══ Okuma parçası

Bu bir futbolcu değildir
"Her şeyi yıkalım ve ne kaldığına bakalım.” Dada Manifestosu Dedelerinden birisi Mussolini’ye, öteki ise Franco’ya karşı cephe almış bir ailenin göçmen torunu. Kanında bulunan isyanı önce futbol sahalarına taşıdı, sonra sokaklara en sonunda da beyaz perdeye.
"Her şeyi yıkalım ve ne kaldığına bakalım.”
Dada Manifestosu
Dedelerinden birisi Mussolini’ye, öteki ise Franco’ya karşı cephe almış bir ailenin göçmen torunu. Kanında bulunan isyanı önce futbol sahalarına taşıdı, sonra sokaklara en sonunda da beyaz perdeye. Eric Cantona, namı diğer "Eric The King”
"Ben sahaların Jim Morrison’ıyım ve benim gözümde sanatçı, karanlık bir odayı aydınlatabilendir. Hiçbir zaman 1970 Dünya Kupası Finali'nde Pele’nin Carlos Alberto’ya attığı pas ile Rimbaud’nun 'İpler gerdim kuleden kuleye; / pencereden pencereye çiçek bezekleri; / altın zincirler yıldızdan yıldıza, / ve işte dans ediyorum' dizeleri arasında bir fark bulamayacağım." sözlerinin sahibi olan Eric, henüz sporcuyken futbol sonrasındaki yaşantısının sanattan vareste geçmeyeceğini belli etmişti.
Ressam babasının da etkisiyle küçük yaşlarda resim ve heykelle tanışan Cantona, sanat yaşantısına görkemli bir futbol arası verdi. Aktif futbol kariyerini 1997 yılında sonlandıran “Eric The King” bundan bir yıl sonra Elizabeth filmiyle beyaz perdeye geçişini yaptı. Sinema serüveninin başından itibaren kendisiyle benzer kariyer planlamasını izleyen çifte meslektaşı Vinnie Jones’un canlandırdığı gibi kalıp rollerin dışında kalmak isteyen Cantona, memnun olmadığı sert adam rollerinden bir süre kurtulamadı. 2008 senesinde Ken Loach ile tanışmasıysa hayalini kurduğu türde bir sinema filmine kavuşmasını sağladı.

════

### Verilen görev
Eric Cantona'yı anlatan metindeki şu cümleyi İngilizceye çevirin: "Aktif futbol kariyerini 1997 yılında sonlandıran “Eric The King” bundan bir yıl sonra Elizabeth filmiyle beyaz perdeye geçişini yaptı."

══ Veri kümesi içeriği

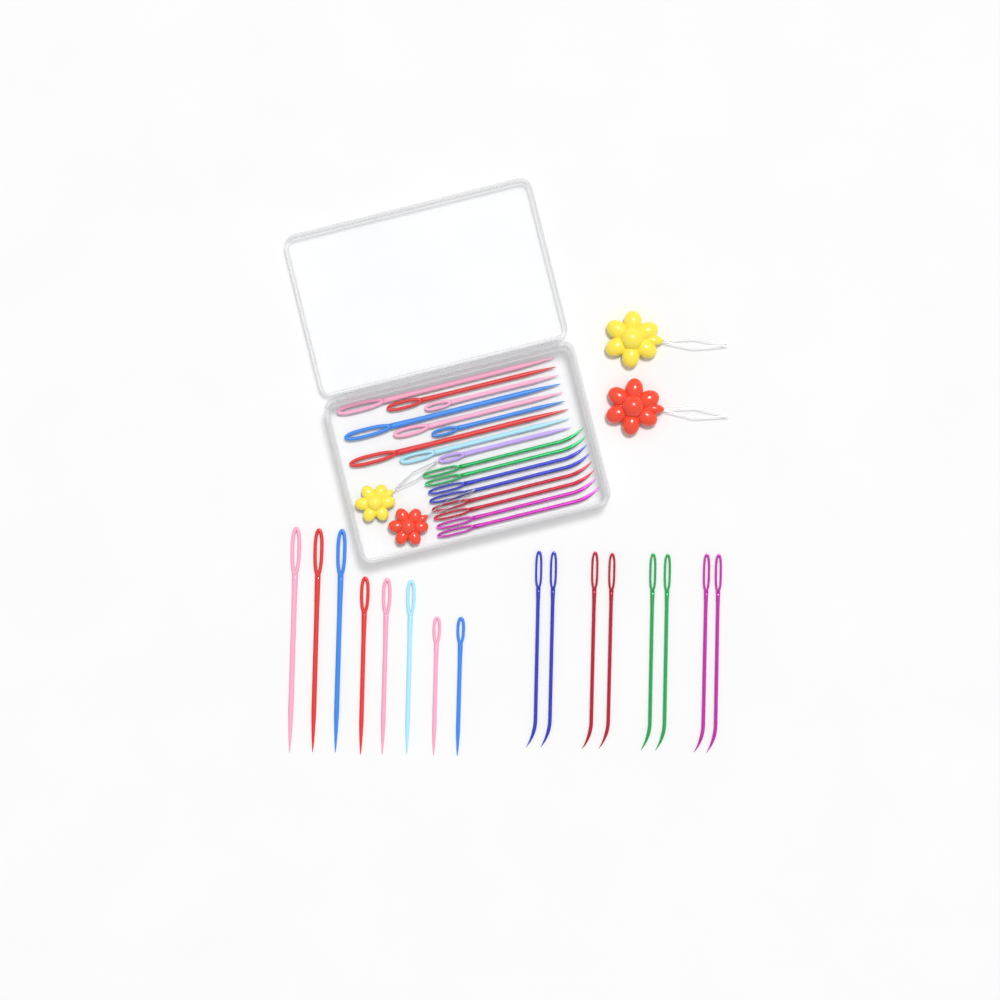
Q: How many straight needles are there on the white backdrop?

════

### Görev yanıtı
Having ended his active football career in 1997, “Eric The King” made the move to the big screen a year later with the film Elizabeth.